Zawahiri was both deeply influenced by these events and a key figure in them. He was enmeshed in the Egyptian militant Islamist scene from its early days. Frustrated with the Muslim Brotherhood’s chastened, incremental approach after the failed assassination attempt against Nasser, he agitated for and engaged in militancy. Zawahiri was imprisoned and tortured for his suspected role in the assassination of Sadat and was a leading figure of the Egyptian Islamic Jihad movement – a group that would later combine with Osama bin Laden and form the backbone of al-Qaeda.

After Sadat’s assassination, Zawahiri and many other extremist Islamists were eventually killed, imprisoned or driven out of Egypt. But before they were, they deliberately grew sectarian fissures in Egypt to serve their political and ideological agenda. They influenced Egyptian society in a way that made it untenable for our family and many like us to remain – a family from a religious minority, Copts, that was vilified by Islamists like Zawahiri and his ilk – and risk violence when we would return to visit.
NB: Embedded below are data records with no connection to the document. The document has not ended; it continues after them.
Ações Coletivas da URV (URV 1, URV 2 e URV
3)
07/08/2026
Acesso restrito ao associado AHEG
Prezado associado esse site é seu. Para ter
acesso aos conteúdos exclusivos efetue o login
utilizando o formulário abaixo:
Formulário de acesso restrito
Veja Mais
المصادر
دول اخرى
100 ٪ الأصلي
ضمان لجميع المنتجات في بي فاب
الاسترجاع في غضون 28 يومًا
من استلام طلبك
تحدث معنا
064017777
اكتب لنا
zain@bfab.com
Muslim neighbours with whom we were formerly close became estranged the more they became influenced by this ideology. When my family would go back and visit Egypt in the 1990s – at the time a high-water mark for jihadist attacks in Egypt, often the work of Zawahiri’s Egyptian Islamic Jihad – there were certain areas in Maadi, Cairo and other parts of Egypt that became no-go zones.
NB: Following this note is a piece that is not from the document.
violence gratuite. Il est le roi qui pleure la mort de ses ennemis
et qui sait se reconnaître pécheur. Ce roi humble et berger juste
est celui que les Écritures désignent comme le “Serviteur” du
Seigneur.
Apartment buildings in the Egyptian capital Cairo's southern district of Maadi, November 2021 (Khaled Desouki/AFP via Getty Images)
Apartment buildings in the Egyptian capital Cairo’s southern district of Maadi, November 2021 (Khaled Desouki/AFP via Getty Images)
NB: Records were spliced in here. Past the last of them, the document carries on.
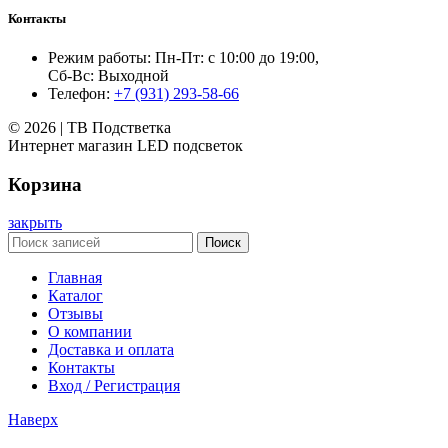
Контакты
Режим работы: Пн-Пт: с 10:00 до 19:00,
Сб-Вс: Выходной
Телефон:
+7 (931) 293-58-66
© 2026 | ТВ Подстветка
Интернет магазин LED подсветок
Корзина
закрыть
Поиск
Главная
Каталог
Отзывы
О компании
Доставка и оплата
Контакты
Вход / Регистрация
Наверх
Long before Islamic State was to target Middle Eastern Christians, Zawahiri and Egyptian Islamic Jihad (and its related organisation Jamaat al-Islamiyya) used this tactic. Discrimination and violence against Copts increased as they became proxy targets of jihadists and Islamists in their attempts to destabilise the Egyptian state. Many of my family members and friends were discriminated against, physically harmed and even killed.

When we talk about al-Qaeda targeting the “near enemy” and the “far enemy”, it was not only a strategic imperative for al-Qaeda. It had, and has, personal ramifications for many of us. I was impacted by both formulations of Zawahiri’s enemy targets.

When Zawahiri focused on the “near enemy”, it meant our suburb of Maadi, my country of birth, the one we left because of sectarian tensions cultivated by violent Islamists like him. Before al-Qaeda unleashed its violence on the world, it first did so via its precursor organisation in Egypt.

There would be no al-Qaeda without Zawahiri.

When Zawahiri later set sights on the “far enemy”, it was our adopted country of the United States, the place we went to escape those realities, that became the target. I saw and felt the impacts of how each – the United States/West as well as Egypt/Middle East – responded to the jihadist provocation in ways that had massive, detrimental blowback against their own societies.

For one, it led to growing polarisation and Islamophobia in our new home. Now it was our Muslim friends and neighbours, who were generally viewed as an unremarkable if maybe exotic minority group to most Americans, who suddenly became harbingers of danger. They then faced instances of shunning, intolerance and injustices – same as our family and religious minorities did in Egypt.

Zawahiri’s legacy is complicated. Many dismissed him as old, uncharismatic, unfit and unable to lead al-Qaeda after the death of bin Laden – allowing room for the rise of Islamic State that proved more violent and destabilising. He did not achieve the goal of a global caliphate, but in triggering the “global war on terror” by attacking the far enemy, he seriously weakened the United States, at home via reduced trust in institutions and democracy and growing polarisation, as well as its global standing.

There would be no al-Qaeda without Zawahiri. Zawahiri was a “man of history”, not the type to be celebrated, but one whose actions had enormous impact geopolitically, and for many of us, personally.